Les dames dominent le plateau, il faut dire que ce sont elles qui tirent les ficelles du drame. L’Alice de Nuccia Focile mène tout son petit monde au doigt et à l’œil secondé en cela par la très efficace Meg d Isabelle Cals. Leurs voix se marient à merveille et rivalisent d’agilité et de style. Mariana Pentcheva (Mrs. Quickly) balaye la scène de sculptural « Reverenza » tant et si bien qu’on se croirait revenu aux splendeurs de Barbieri et Simionato. La comédienne est drôle et se sert admirablement de son physique d’enjôleuse pour attirer dans ses filets un Falstaff qui ne demande qu’à se laisser séduire, et pourquoi pas ajouter une troisième conquête à son tableau.

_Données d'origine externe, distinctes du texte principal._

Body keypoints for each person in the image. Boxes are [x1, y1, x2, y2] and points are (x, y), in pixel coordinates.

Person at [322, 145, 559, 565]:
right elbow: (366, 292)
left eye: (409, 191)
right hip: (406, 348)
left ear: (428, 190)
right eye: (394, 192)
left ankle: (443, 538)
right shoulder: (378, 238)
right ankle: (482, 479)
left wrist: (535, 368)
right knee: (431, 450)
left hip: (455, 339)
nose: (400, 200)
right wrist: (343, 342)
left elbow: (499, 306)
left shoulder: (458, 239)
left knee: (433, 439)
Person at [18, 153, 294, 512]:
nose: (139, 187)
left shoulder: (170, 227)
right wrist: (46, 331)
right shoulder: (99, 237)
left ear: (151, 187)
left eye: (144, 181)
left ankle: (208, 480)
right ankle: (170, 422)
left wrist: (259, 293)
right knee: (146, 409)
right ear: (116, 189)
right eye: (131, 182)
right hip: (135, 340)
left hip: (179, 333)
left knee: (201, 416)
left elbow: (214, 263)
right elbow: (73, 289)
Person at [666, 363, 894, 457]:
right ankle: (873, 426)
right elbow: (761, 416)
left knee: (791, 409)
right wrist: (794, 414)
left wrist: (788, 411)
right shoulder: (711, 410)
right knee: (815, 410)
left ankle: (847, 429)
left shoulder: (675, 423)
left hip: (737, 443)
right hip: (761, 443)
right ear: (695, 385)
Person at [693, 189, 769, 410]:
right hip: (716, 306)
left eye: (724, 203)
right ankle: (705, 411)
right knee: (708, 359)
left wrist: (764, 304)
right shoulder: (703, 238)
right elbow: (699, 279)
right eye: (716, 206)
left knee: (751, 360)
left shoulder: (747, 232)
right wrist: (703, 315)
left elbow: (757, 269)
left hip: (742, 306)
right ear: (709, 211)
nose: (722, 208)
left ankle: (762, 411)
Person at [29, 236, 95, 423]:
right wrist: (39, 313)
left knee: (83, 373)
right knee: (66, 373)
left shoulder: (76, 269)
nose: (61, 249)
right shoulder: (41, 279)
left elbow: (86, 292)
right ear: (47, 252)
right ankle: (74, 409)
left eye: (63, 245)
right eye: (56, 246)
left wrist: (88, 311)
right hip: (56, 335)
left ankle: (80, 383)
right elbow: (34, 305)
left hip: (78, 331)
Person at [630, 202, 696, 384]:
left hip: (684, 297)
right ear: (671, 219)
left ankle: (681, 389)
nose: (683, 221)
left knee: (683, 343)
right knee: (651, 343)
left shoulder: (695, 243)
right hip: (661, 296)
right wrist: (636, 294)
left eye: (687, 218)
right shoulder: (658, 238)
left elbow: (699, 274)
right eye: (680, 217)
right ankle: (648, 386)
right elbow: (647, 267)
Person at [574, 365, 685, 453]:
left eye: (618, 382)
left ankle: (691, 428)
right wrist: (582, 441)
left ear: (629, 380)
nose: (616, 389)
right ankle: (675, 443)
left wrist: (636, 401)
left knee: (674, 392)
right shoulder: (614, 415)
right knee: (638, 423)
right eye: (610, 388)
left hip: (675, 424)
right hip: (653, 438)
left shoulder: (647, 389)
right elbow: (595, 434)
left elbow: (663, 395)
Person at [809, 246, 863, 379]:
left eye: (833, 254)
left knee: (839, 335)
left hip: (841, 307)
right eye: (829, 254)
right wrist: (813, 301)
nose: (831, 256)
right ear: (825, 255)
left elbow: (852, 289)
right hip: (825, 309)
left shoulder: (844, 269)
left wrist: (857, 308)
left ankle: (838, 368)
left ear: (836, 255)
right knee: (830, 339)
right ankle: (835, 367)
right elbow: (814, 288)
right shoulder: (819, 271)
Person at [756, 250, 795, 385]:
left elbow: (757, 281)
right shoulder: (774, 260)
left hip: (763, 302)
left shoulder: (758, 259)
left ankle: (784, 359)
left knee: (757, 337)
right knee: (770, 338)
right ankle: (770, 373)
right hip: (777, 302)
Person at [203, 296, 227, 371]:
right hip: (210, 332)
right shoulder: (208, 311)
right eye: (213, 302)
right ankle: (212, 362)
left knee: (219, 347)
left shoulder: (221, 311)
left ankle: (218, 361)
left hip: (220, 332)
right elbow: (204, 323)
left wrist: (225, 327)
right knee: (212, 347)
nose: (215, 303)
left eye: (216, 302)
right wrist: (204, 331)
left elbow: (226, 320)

Les Hommes ne déméritent pas devant leurs commères : en premier lieu l’époustouflant Falstaff d’Alan Opié, enfin un artiste qui à compris que le rôle demande non seulement une figure mais surtout un excellent chanteur. Toutes les notes sont respectées, et avec quel brio, on est loin de ces baryton en fin de carrière qui voulant faire comique sacrifie le chant à la parodie. Il faut le voir se pavaner et faire le paon lors de sa confrontation avec Ford.

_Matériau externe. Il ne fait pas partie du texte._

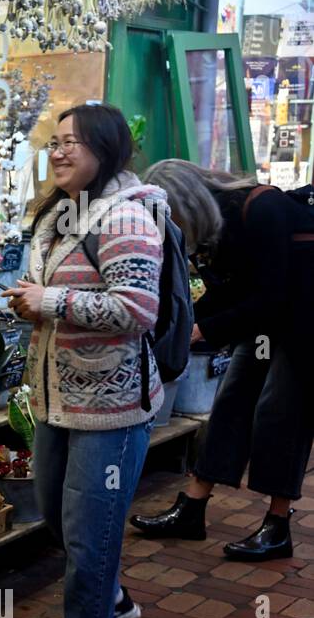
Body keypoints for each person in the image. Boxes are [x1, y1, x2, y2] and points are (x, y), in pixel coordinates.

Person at [2, 103, 166, 618]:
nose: (60, 150)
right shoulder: (61, 216)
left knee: (90, 527)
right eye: (56, 141)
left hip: (112, 409)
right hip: (57, 400)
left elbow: (138, 310)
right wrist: (32, 300)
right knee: (57, 514)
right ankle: (111, 599)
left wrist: (50, 302)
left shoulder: (126, 219)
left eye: (73, 141)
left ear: (107, 147)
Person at [128, 160, 314, 561]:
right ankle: (192, 509)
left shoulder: (262, 210)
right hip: (270, 317)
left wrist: (202, 330)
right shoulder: (212, 231)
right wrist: (183, 322)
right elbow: (230, 292)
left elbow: (269, 298)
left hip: (304, 319)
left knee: (282, 414)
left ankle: (277, 526)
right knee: (230, 402)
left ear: (187, 203)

Tommi Hakala, possède exactement la pointure du rôle de Ford, velouté du timbre et puissance, sans pour cela sacrifier une ligne de chant fort bien conduite, un grand baryton Verdi se profile à l’horizon. Son air de la jalousie aurait mérité une salve d’applaudissement. Le couple d’amoureux est fort bien distribué, dominé par le superbe Fenton d’Ismaël Jordi, voix souple et bien timbrée, et par la Nannetta de Laura Giordano. Je suis certain que bien des spectatrices auraient souhaité être à sa place. Les autres comparses sont à l’unisson de ce superbe plateau, et les chœurs, bien préparés par Michel Capperon, complètent admirablement un spectacle drôle et bien dans le contexte des fêtes de fin d’année qui se profilent à l’horizon.

Bernard Niedda

Opéra National du Rhin le 10 décembre. Autres représentations les 12, 18, 21, 23, 28 décembre à Strasbourg. Les 7 et 9 janvier à Mulhouse.